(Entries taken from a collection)
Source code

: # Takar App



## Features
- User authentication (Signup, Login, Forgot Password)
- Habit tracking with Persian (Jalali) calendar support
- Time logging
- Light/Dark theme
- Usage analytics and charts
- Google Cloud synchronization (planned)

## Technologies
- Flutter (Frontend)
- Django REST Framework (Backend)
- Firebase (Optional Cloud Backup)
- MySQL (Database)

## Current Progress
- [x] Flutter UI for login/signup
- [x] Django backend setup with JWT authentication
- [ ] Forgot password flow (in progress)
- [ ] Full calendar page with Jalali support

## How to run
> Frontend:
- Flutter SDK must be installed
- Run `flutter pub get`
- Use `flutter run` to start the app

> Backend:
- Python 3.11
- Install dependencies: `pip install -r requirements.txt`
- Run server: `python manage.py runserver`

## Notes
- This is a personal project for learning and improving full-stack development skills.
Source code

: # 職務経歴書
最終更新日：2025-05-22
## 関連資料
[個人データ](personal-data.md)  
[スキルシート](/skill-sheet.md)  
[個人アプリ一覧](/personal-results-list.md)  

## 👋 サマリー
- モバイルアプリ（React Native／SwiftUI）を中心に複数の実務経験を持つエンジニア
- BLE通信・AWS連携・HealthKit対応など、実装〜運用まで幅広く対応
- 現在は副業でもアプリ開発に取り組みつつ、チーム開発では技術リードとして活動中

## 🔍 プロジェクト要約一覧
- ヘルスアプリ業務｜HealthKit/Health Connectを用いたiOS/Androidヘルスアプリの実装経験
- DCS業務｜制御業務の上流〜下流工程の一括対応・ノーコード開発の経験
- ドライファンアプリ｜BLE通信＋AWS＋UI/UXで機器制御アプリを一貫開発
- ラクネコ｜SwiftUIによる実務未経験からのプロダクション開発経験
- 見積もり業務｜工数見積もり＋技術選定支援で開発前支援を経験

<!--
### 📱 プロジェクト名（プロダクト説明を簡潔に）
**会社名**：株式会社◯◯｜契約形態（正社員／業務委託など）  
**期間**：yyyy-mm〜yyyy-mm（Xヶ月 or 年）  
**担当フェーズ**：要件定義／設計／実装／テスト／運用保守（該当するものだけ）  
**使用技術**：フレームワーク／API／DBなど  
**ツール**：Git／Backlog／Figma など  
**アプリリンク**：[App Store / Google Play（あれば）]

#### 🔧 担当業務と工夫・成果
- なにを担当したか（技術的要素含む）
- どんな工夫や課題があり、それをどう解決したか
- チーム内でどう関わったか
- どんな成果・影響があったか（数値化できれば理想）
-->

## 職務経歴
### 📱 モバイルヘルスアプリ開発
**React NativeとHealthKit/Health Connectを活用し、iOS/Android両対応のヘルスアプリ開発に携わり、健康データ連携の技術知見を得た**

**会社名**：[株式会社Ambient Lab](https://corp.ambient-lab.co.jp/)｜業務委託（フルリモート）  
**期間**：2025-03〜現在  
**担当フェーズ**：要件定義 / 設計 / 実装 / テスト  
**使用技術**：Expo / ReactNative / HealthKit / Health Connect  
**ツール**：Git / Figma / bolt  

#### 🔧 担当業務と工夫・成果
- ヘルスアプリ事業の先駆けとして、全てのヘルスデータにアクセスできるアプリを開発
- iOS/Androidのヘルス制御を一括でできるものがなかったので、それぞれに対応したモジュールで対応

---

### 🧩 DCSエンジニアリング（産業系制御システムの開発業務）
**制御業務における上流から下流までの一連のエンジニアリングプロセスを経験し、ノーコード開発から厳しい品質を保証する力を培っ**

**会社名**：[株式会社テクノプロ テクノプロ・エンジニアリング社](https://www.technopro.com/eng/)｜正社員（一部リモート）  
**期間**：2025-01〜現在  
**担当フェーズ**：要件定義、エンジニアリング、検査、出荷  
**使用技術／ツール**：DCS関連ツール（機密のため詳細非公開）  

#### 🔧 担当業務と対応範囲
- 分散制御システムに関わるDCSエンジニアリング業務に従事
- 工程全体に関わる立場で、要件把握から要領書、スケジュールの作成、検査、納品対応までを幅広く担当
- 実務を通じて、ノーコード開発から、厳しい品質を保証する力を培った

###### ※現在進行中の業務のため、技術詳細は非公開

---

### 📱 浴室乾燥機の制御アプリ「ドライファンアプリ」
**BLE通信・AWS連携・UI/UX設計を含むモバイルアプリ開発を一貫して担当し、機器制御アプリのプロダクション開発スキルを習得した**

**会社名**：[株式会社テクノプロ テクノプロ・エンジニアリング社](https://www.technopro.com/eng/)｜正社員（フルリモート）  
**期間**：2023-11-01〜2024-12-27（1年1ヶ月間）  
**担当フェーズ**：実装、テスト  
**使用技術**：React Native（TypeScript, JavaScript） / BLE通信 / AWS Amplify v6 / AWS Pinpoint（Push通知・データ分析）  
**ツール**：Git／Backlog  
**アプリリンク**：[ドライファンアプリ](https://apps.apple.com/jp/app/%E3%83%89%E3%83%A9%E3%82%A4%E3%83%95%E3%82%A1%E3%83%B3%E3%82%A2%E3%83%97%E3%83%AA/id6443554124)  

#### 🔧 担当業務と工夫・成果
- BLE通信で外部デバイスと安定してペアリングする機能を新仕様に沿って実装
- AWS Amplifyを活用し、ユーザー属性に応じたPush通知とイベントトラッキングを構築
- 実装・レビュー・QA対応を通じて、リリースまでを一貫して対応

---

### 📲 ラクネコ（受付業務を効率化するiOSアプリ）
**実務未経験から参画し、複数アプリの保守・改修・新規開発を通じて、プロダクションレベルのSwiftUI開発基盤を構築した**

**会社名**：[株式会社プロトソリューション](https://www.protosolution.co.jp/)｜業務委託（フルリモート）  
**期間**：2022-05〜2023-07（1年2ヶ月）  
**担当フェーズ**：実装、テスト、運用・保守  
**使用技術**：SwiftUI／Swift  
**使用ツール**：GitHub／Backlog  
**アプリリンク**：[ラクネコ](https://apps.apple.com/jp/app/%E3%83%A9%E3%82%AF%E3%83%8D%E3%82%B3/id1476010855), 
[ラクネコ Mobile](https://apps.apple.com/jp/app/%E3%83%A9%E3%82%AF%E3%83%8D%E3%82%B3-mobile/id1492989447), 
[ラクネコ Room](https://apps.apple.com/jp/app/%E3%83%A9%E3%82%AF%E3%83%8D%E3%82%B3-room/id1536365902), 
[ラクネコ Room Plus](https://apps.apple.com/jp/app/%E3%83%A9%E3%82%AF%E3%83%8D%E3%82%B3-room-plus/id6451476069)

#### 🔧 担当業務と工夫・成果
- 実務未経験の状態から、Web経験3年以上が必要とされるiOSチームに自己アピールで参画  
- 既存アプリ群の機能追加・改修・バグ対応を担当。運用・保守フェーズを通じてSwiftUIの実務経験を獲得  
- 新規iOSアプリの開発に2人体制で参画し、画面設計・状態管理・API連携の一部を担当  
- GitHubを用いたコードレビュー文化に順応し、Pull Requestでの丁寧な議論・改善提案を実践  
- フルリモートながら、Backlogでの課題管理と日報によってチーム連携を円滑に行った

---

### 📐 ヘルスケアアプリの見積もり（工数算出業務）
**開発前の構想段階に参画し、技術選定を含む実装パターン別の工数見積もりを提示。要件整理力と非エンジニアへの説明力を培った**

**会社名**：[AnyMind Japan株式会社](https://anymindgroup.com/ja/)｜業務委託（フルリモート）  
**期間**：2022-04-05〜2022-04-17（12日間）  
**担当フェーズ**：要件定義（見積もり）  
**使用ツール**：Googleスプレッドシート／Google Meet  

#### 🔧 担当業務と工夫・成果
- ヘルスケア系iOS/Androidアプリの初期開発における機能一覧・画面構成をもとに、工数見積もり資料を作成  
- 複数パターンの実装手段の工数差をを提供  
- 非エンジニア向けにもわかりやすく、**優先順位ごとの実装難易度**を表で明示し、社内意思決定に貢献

#### [Instructions to follow]
A count is needed of the lines above that hold the word "Room"; give that count and no other text.

#### [Solved problem]
2